AI Function Calling: an Introduction
- What is function calling?
AI's Biggest Strength
Post Overview
The Approach

This post is from my drafts. I wrote the bulk of this post in June 2024, but am now getting around to publishing it.

AI Function Calling: an Introduction

OpenAI made a significant leap in AI capabilities when they introduced function calling on June 13, 2023.

I can't pinpoint my first exposure to AI function calling, but it was either: AutoGPT, which I discovered & played with as soon as I saw this post on hackernews in April 2023, or TypingMind, which added official support for plugins (which uses function calling) on June 26, 2023. TypingMind had unofficial support for plugins before that, and I suspect I first saw it while poking around TypingMind settings.

What is function calling?

Function calling allows developers to connect AI models like GPT directly with tools and APIs through a clearly defined JSON schema.

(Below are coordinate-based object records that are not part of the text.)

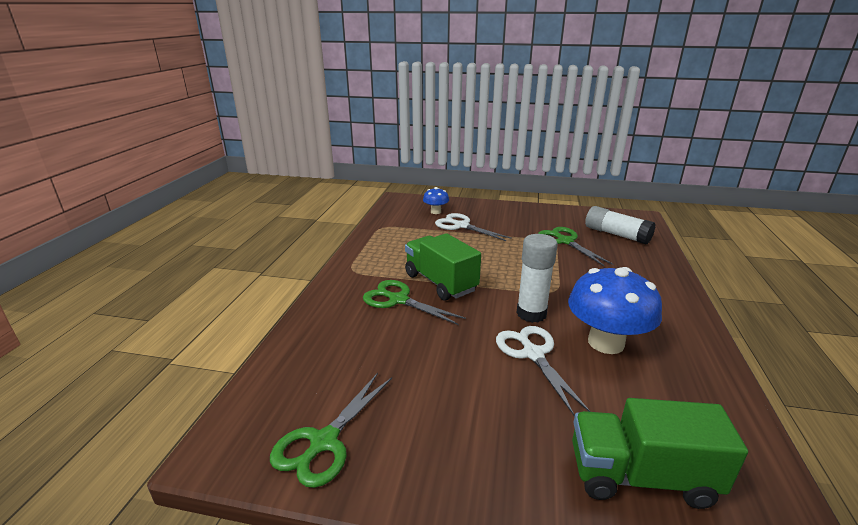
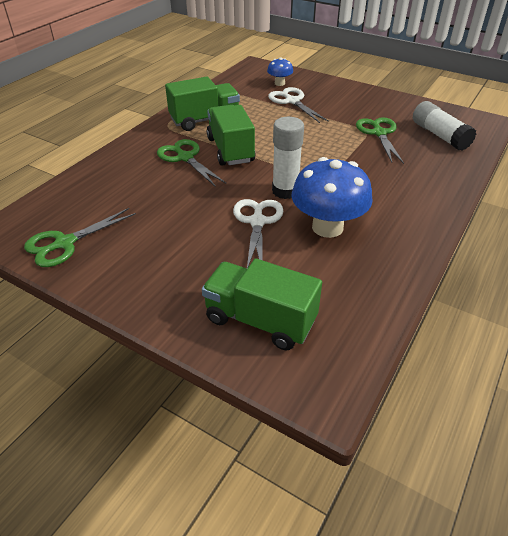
camera: 20 degrees right, 15 degrees up
none -> green truck [165,77,240,131]

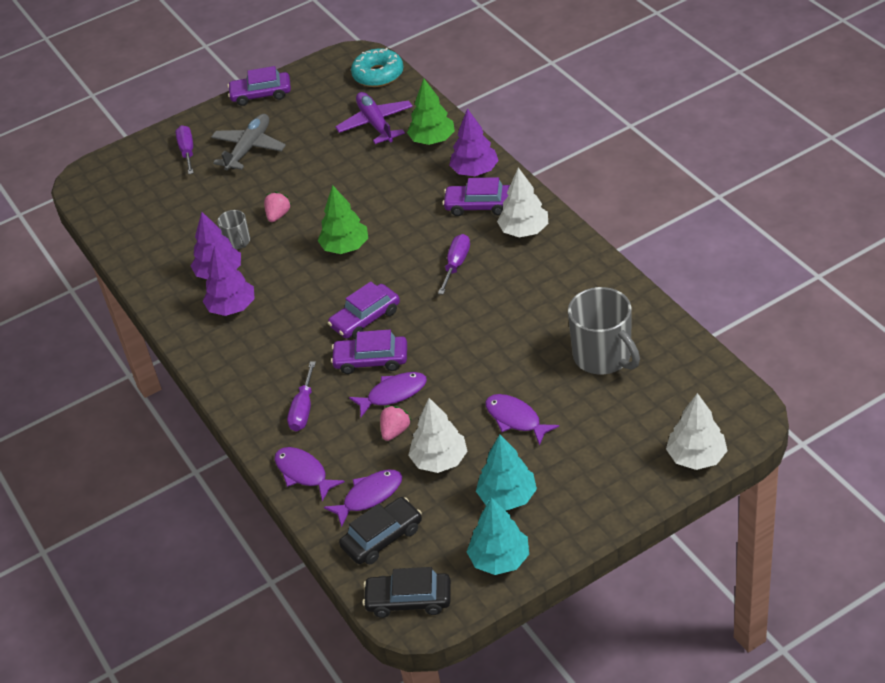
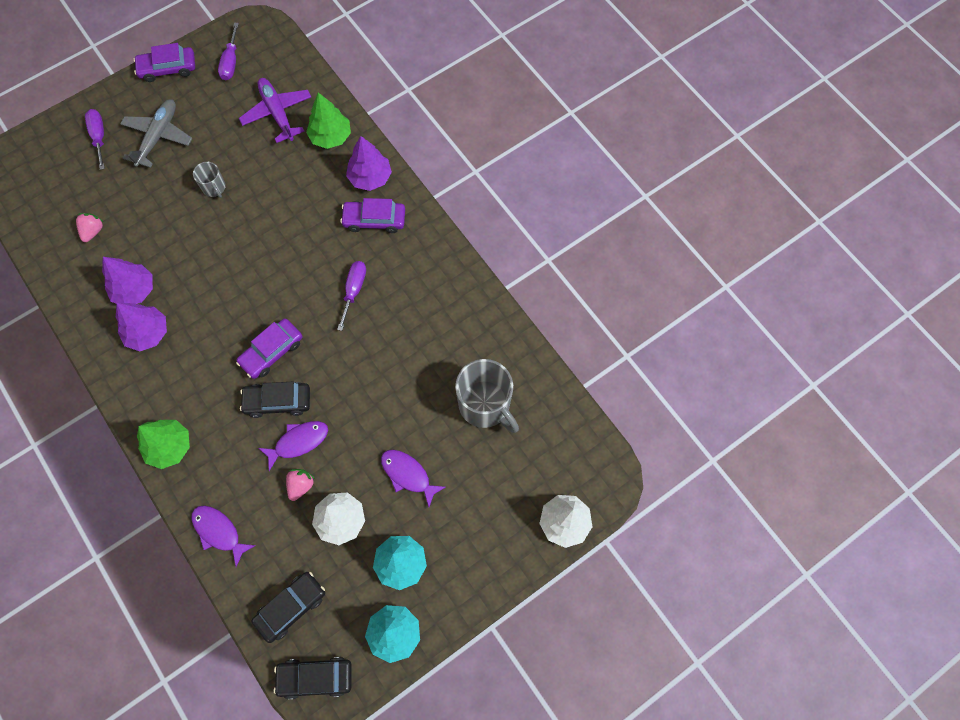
camera: 10 degrees left, 25 degrees up
grey mug [217,210,250,250] -> grey mug moved to [193,162,226,198]
pink strawberry [264,192,292,222] -> pink strawberry moved to [76,213,104,242]
purple screwdriver [287,361,316,431] -> purple screwdriver moved to [218,23,239,80]
green tree [318,185,368,254] -> green tree moved to [137,420,190,469]
purple fish [324,470,402,527] -> none
purple car [331,330,407,374] -> black car [240,382,310,418]
turquoise donut [351,48,403,87] -> none
white tree [497,167,548,237] -> none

Refer to OpenAI's function calling docs for a deeper understanding. In short, its like teaching an AI to know when to fetch data or perform an action, and letting the AI tell the developer's code to perform the action and with what parameters.

What this means in layman's terms is that developers can now define tasks—like fetching weather data or sending an email—and have the AI determine when to call those tasks and how to do it smartly. Instead of having the AI just give you information, it can now take action on your behalf.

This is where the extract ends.